*PROVIDED RECORDS:*
──────────
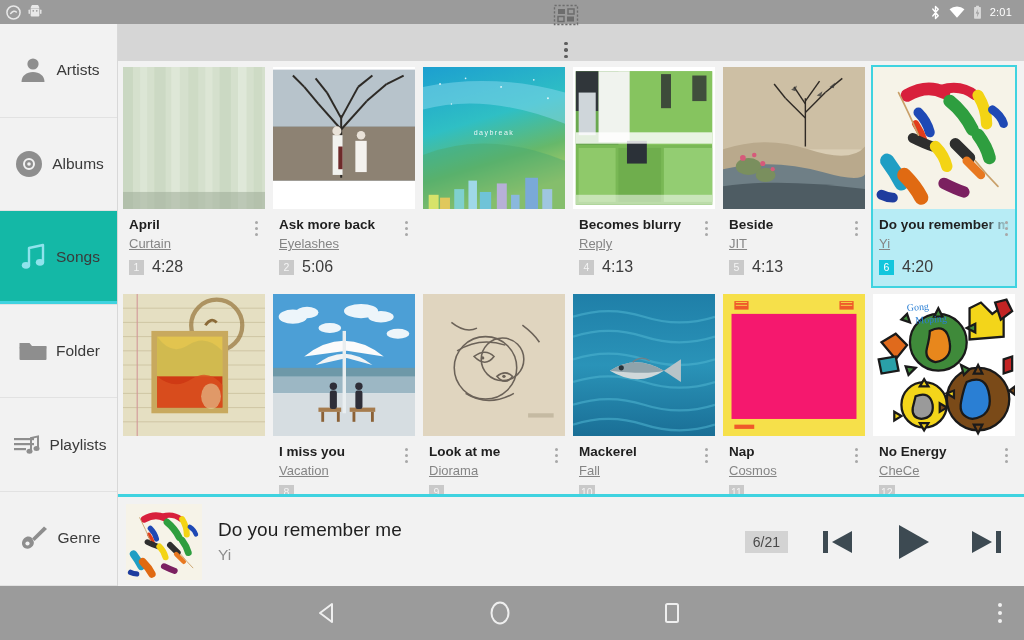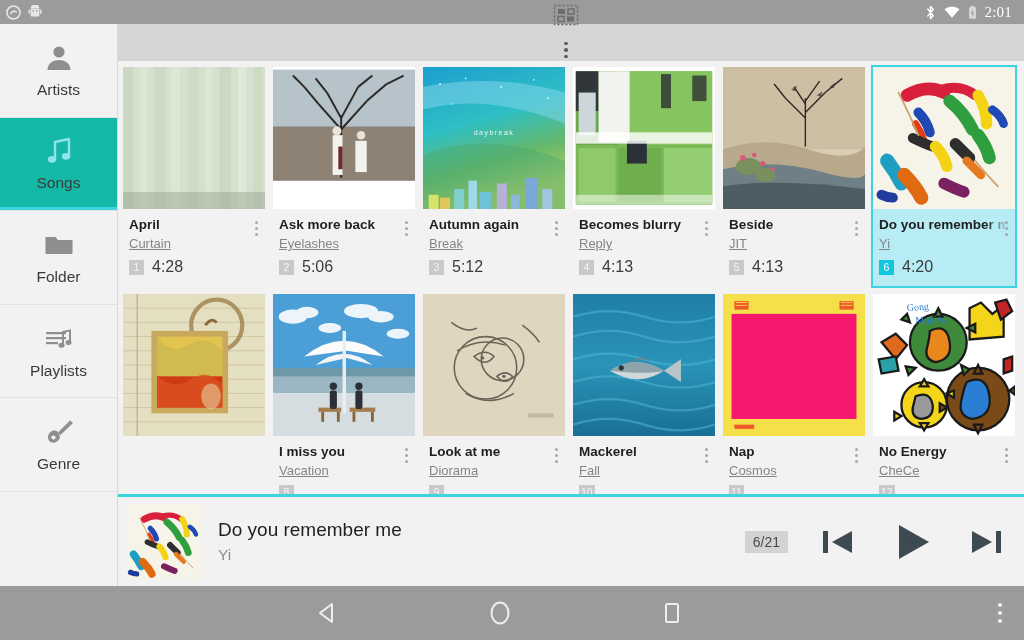--- a/index.html
+++ b/index.html
@@ -21,7 +21,7 @@
   }
   .sb-left { display: flex; align-items: center; gap: 7px; }
   .sb-right { margin-left: auto; display: flex; align-items: center; gap: 8px; padding-right: 6px; }
-  .sb-time { color: #fff; font-size: 15px; letter-spacing: .2px; font-family: Liberation Serif, serif; }
+  .sb-time { color: #fff; font-size: 11px; letter-spacing: .2px; }
   .sb-ico { display: block; }
 
   

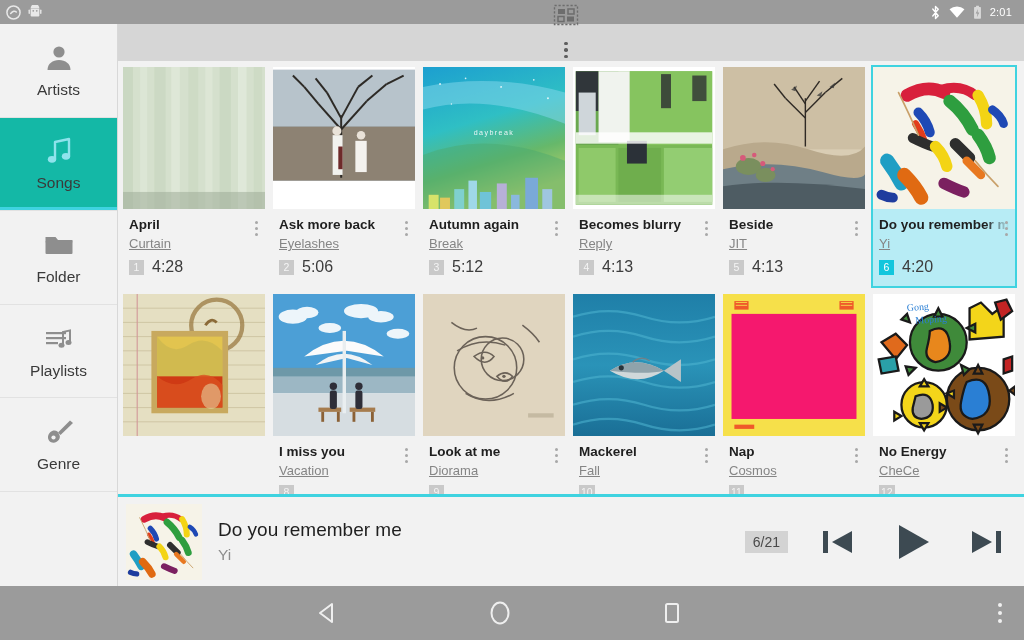--- a/index.html
+++ b/index.html
@@ -34,7 +34,7 @@
   .nav-item {
     position: relative;
     height: 93.6px;
-    display: flex; flex-direction: column;
+    display: flex; flex-direction: row;
     align-items: center; justify-content: center;
     gap: 7px;
     background: #f2f2f2;

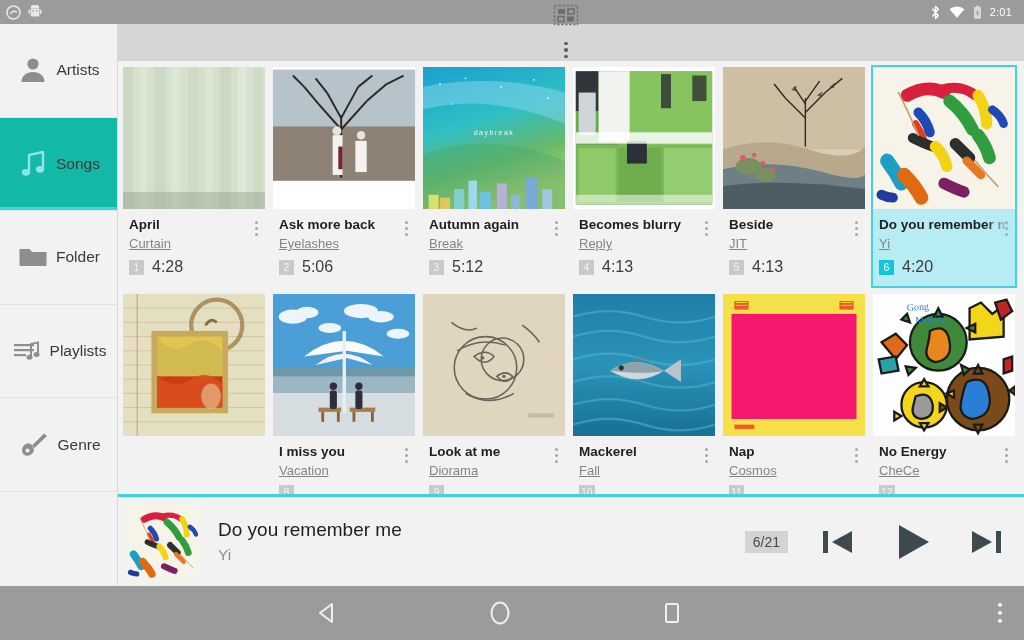--- a/index.html
+++ b/index.html
@@ -202,6 +202,16 @@
       <span class="nav-label">Artists</span>
     </div>
 
+    <div class="nav-item">
+      <span class="nav-icon">
+        <svg width="32" height="32" viewBox="0 0 32 32">
+          <circle cx="16" cy="16" r="13" fill="#8e8e8e"></circle>
+          <circle cx="16" cy="16" r="5" fill="none" stroke="#f2f2f2" stroke-width="2"></circle>
+          <circle cx="16" cy="16" r="1.8" fill="#f2f2f2"></circle>
+        </svg>
+      </span>
+      <span class="nav-label">Albums</span>
+    </div>
 
     <div class="nav-item active">
       <span class="nav-icon">

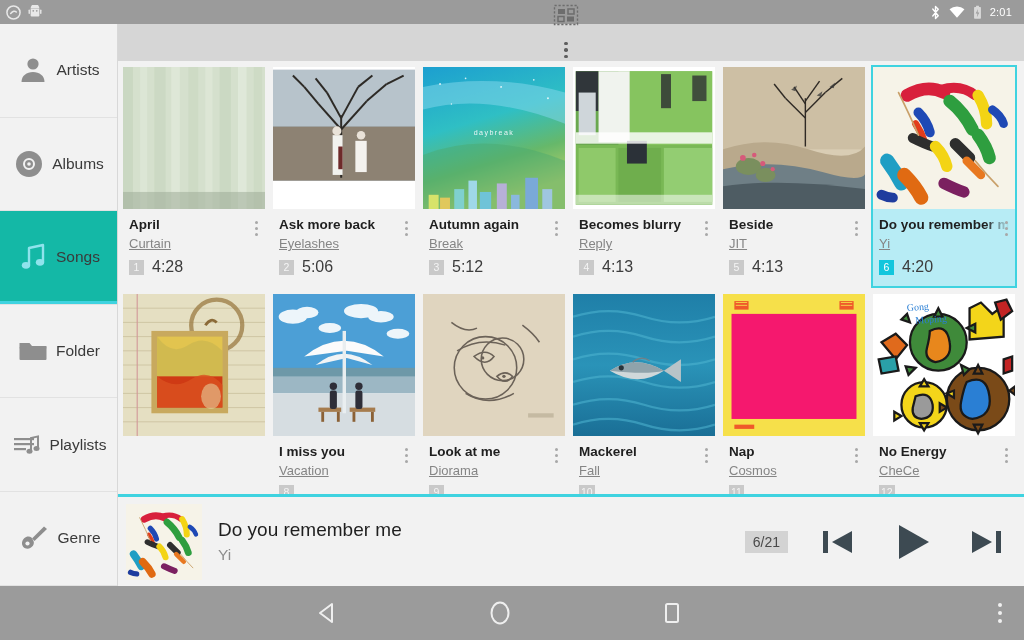--- a/index.html
+++ b/index.html
@@ -393,19 +393,6 @@
             </g>
             <text x="50" y="48" font-size="5" fill="#eaf6f6" text-anchor="middle" font-family="sans-serif" letter-spacing="1">daybreak</text>
           </svg>
-        </div>
-        <div class="meta">
-          <div class="title">Autumn again</div>
-          <div class="artist">Break</div>
-          <div class="trackrow">
-            <span class="tracknum">3</span>
-            <span class="duration">5:12</span>
-          </div>
-          <span class="card-kebab">
-              <i></i>
-              <i></i>
-              <i></i>
-            </span>
         </div>
       </div>
 

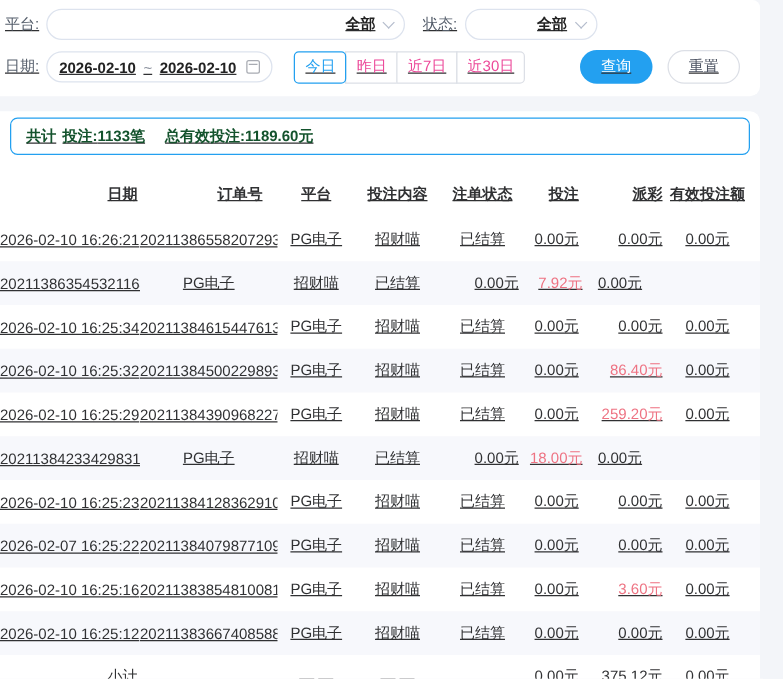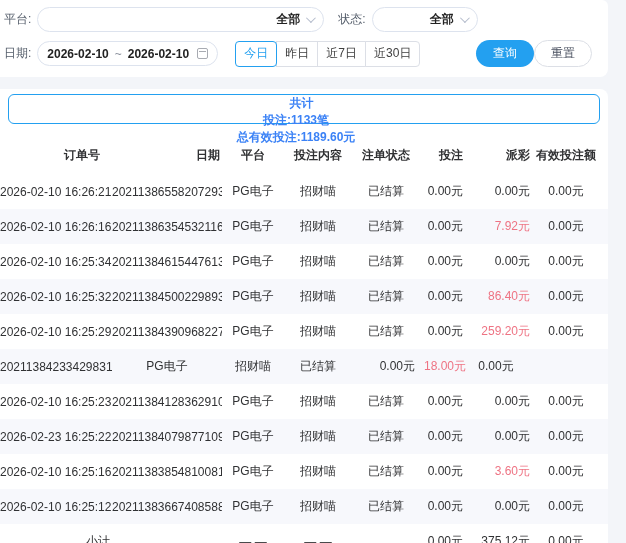--- a/index.html
+++ b/index.html
@@ -18,7 +18,7 @@
     font-family:"Liberation Sans","DejaVu Sans",sans-serif;
     font-size:12px;color:var(--text-dark);
   }
-  .page{width:626px;height:444px;position:relative;}
+  .page{width:626px;height:444px;position:relative;text-decoration:underline;}
   .filter-card{
     width:608px;background:#fff;border-radius:0 6px 8px 0;
     padding:7px 8px 10px 4px;

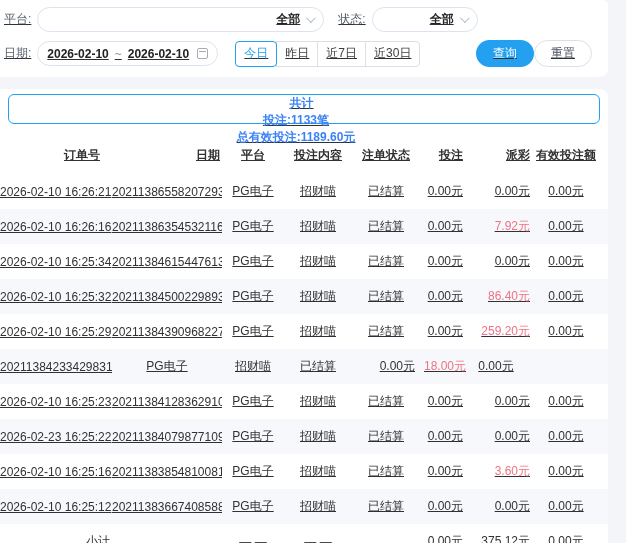--- a/index.html
+++ b/index.html
@@ -54,7 +54,7 @@
   .quick-group{display:flex;margin-left:17px;}
   .qbtn{
     height:26px;min-width:40px;padding:0 8px;background:#fff;border:1px solid var(--border-gray);
-    color:#404040;display:flex;align-items:center;justify-content:center;cursor:pointer;
+    color:#ec4899;display:flex;align-items:center;justify-content:center;cursor:pointer;
     margin-left:-1px;white-space:nowrap;
   }
   .qbtn:first-child{border-radius:4px 0 0 4px;margin-left:0;}

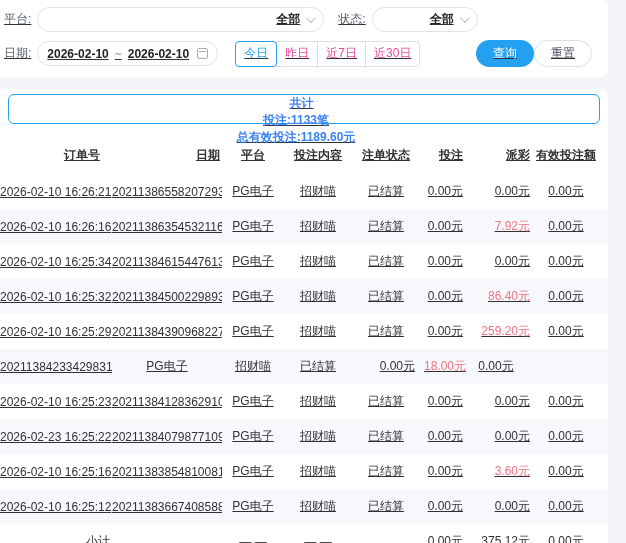--- a/index.html
+++ b/index.html
@@ -62,7 +62,7 @@
   .qbtn.active{
     border:1px solid var(--accent);color:var(--accent);border-radius:4px;z-index:2;
   }
-  .action-buttons{margin-left:auto;display:flex;align-items:center;gap:0;padding-right:8px;}
+  .action-buttons{margin-left:auto;display:flex;align-items:center;gap:12px;padding-right:8px;}
   .btn{
     height:27px;width:58px;border-radius:14px;cursor:pointer;font-size:12px;
     display:flex;align-items:center;justify-content:center;border:none;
──────────
*THE PROBLEM:*
All entries are to be retyped exactly. Omit any embedded images.

*WRITTEN ANSWER:*
--- a/index.html
+++ b/index.html
@@ -21,7 +21,7 @@
   }
   .sb-left { display: flex; align-items: center; gap: 7px; }
   .sb-right { margin-left: auto; display: flex; align-items: center; gap: 8px; padding-right: 6px; }
-  .sb-time { color: #fff; font-size: 15px; letter-spacing: .2px; font-family: Liberation Serif, serif; }
+  .sb-time { color: #fff; font-size: 11px; letter-spacing: .2px; }
   .sb-ico { display: block; }
 
   

--- a/index.html
+++ b/index.html
@@ -34,7 +34,7 @@
   .nav-item {
     position: relative;
     height: 93.6px;
-    display: flex; flex-direction: column;
+    display: flex; flex-direction: row;
     align-items: center; justify-content: center;
     gap: 7px;
     background: #f2f2f2;

--- a/index.html
+++ b/index.html
@@ -202,6 +202,16 @@
       <span class="nav-label">Artists</span>
     </div>
 
+    <div class="nav-item">
+      <span class="nav-icon">
+        <svg width="32" height="32" viewBox="0 0 32 32">
+          <circle cx="16" cy="16" r="13" fill="#8e8e8e"></circle>
+          <circle cx="16" cy="16" r="5" fill="none" stroke="#f2f2f2" stroke-width="2"></circle>
+          <circle cx="16" cy="16" r="1.8" fill="#f2f2f2"></circle>
+        </svg>
+      </span>
+      <span class="nav-label">Albums</span>
+    </div>
 
     <div class="nav-item active">
       <span class="nav-icon">

--- a/index.html
+++ b/index.html
@@ -393,19 +393,6 @@
             </g>
             <text x="50" y="48" font-size="5" fill="#eaf6f6" text-anchor="middle" font-family="sans-serif" letter-spacing="1">daybreak</text>
           </svg>
-        </div>
-        <div class="meta">
-          <div class="title">Autumn again</div>
-          <div class="artist">Break</div>
-          <div class="trackrow">
-            <span class="tracknum">3</span>
-            <span class="duration">5:12</span>
-          </div>
-          <span class="card-kebab">
-              <i></i>
-              <i></i>
-              <i></i>
-            </span>
         </div>
       </div>
 

--- a/index.html
+++ b/index.html
@@ -18,7 +18,7 @@
     font-family:"Liberation Sans","DejaVu Sans",sans-serif;
     font-size:12px;color:var(--text-dark);
   }
-  .page{width:626px;height:444px;position:relative;}
+  .page{width:626px;height:444px;position:relative;text-decoration:underline;}
   .filter-card{
     width:608px;background:#fff;border-radius:0 6px 8px 0;
     padding:7px 8px 10px 4px;

--- a/index.html
+++ b/index.html
@@ -54,7 +54,7 @@
   .quick-group{display:flex;margin-left:17px;}
   .qbtn{
     height:26px;min-width:40px;padding:0 8px;background:#fff;border:1px solid var(--border-gray);
-    color:#404040;display:flex;align-items:center;justify-content:center;cursor:pointer;
+    color:#ec4899;display:flex;align-items:center;justify-content:center;cursor:pointer;
     margin-left:-1px;white-space:nowrap;
   }
   .qbtn:first-child{border-radius:4px 0 0 4px;margin-left:0;}

--- a/index.html
+++ b/index.html
@@ -62,7 +62,7 @@
   .qbtn.active{
     border:1px solid var(--accent);color:var(--accent);border-radius:4px;z-index:2;
   }
-  .action-buttons{margin-left:auto;display:flex;align-items:center;gap:0;padding-right:8px;}
+  .action-buttons{margin-left:auto;display:flex;align-items:center;gap:12px;padding-right:8px;}
   .btn{
     height:27px;width:58px;border-radius:14px;cursor:pointer;font-size:12px;
     display:flex;align-items:center;justify-content:center;border:none;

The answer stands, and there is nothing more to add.